As director, Paso moves his characters with imagination, fluency and accuracy, takes the rhythm of the scenes to the beat, does not leave dead times, nor in the entrances and exits, in a splendid hand-to-hand work with Ángela Peirat, his adviser to movement. A wooden tower, whose viewpoint is accessed by opposite ramps, serves to recreate the carriage that leads Jonathan Harker to Dracula’s castle, the schooner that moves the undead to England with its fifty coffins … it flows fast when the plot of the novel follows, but the Madrid scenes invented by Paso delay it and stagnate. That vampire rocker of his fans is a pale reflection (never better said) of the corner of the fictional character, a puppet that the author uses as a spokesman for his opinions on the materialism of our time and the supposed greater charm of past times, which are completely outside the suggestive Stokerian universe. In the parliaments of his entire invention, Paso does not put a gram of macabre humor, of Artaudian cruelty or of Granguiñolesque truculence: neither does he impregnate them with poetry but with an epidermal lyricism.
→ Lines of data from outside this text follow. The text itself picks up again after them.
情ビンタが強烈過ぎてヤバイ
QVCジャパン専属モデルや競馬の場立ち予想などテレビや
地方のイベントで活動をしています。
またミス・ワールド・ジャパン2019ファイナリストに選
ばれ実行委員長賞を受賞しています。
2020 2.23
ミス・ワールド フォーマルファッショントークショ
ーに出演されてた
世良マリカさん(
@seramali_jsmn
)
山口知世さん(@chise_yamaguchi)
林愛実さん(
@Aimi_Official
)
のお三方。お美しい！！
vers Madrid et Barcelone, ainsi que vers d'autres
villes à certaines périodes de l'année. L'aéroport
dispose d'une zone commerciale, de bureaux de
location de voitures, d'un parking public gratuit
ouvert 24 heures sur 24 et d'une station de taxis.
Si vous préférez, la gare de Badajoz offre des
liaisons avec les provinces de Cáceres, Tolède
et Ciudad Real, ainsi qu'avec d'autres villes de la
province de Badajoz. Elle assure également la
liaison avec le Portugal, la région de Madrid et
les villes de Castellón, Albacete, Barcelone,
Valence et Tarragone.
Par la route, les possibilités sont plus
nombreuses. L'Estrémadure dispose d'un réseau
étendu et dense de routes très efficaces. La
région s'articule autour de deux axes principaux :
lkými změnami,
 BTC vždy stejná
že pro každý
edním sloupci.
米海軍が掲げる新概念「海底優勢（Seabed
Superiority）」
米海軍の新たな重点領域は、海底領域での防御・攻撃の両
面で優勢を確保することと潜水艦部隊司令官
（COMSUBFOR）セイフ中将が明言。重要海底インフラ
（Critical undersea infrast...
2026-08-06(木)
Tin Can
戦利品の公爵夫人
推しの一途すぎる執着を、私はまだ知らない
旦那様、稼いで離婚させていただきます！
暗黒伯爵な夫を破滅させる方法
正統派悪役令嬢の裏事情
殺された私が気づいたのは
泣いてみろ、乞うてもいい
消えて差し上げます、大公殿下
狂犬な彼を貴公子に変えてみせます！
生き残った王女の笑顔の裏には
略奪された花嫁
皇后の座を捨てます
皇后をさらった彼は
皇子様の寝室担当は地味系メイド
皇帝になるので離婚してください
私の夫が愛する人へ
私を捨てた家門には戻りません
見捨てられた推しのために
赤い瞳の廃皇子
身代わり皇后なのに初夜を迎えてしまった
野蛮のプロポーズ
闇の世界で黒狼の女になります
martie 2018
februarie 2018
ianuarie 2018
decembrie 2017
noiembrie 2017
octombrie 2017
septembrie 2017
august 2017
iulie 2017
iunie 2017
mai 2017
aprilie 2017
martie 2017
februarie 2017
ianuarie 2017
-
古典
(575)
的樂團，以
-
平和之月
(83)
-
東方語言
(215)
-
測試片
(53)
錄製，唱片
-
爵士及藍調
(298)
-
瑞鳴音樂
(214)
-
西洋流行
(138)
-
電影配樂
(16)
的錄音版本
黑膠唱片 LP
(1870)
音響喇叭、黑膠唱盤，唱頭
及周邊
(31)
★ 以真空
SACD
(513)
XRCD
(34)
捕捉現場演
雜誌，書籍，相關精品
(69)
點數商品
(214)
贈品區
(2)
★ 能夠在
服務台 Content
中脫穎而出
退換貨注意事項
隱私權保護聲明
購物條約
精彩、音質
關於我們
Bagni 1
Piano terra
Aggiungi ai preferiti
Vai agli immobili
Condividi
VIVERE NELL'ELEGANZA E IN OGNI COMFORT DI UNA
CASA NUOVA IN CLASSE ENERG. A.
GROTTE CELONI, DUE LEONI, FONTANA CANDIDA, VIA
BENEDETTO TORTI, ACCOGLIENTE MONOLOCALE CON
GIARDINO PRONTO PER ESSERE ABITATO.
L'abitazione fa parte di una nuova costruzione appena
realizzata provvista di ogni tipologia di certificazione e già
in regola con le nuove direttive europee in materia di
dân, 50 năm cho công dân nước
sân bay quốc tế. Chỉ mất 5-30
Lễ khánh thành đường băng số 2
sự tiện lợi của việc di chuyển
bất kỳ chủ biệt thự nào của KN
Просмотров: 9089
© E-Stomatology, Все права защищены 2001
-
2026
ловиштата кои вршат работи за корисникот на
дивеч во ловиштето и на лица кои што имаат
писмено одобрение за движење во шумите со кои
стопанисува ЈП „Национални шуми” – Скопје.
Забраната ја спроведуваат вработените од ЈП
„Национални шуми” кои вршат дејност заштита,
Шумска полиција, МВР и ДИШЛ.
Piloted with a good pulse, the show takes the curves very well and accelerates thoroughly on the straight lines during its first half. In the second, when the author removes the steering wheel from the director, the function is lost. If we follow it carefully, it is because of the lightning work of the actresses all. Inés Kerzan is a bright, charming and very determined Mina; Ana Azorín, a millimetrically sweeping whirlwind in the role of Alisande Renfield; Ángela Peirat, a high voltage Lucy. Ainhoa ​​de Orte, Lorena Quintana and Laura de la Isla support them with conviction. Jacobo Dicenta plays a shadowed Dracula, but without a golden fang. The well-drawn Van Helsing by Juan Carlos Talavera has plenty of composition. Notable, the lighting of Carlos Alzueta.

Dracula Text and direction: Ramón Paso, based on the work of Bram Stoker. Fernán Gómez Theater. Madrid. Until February 9.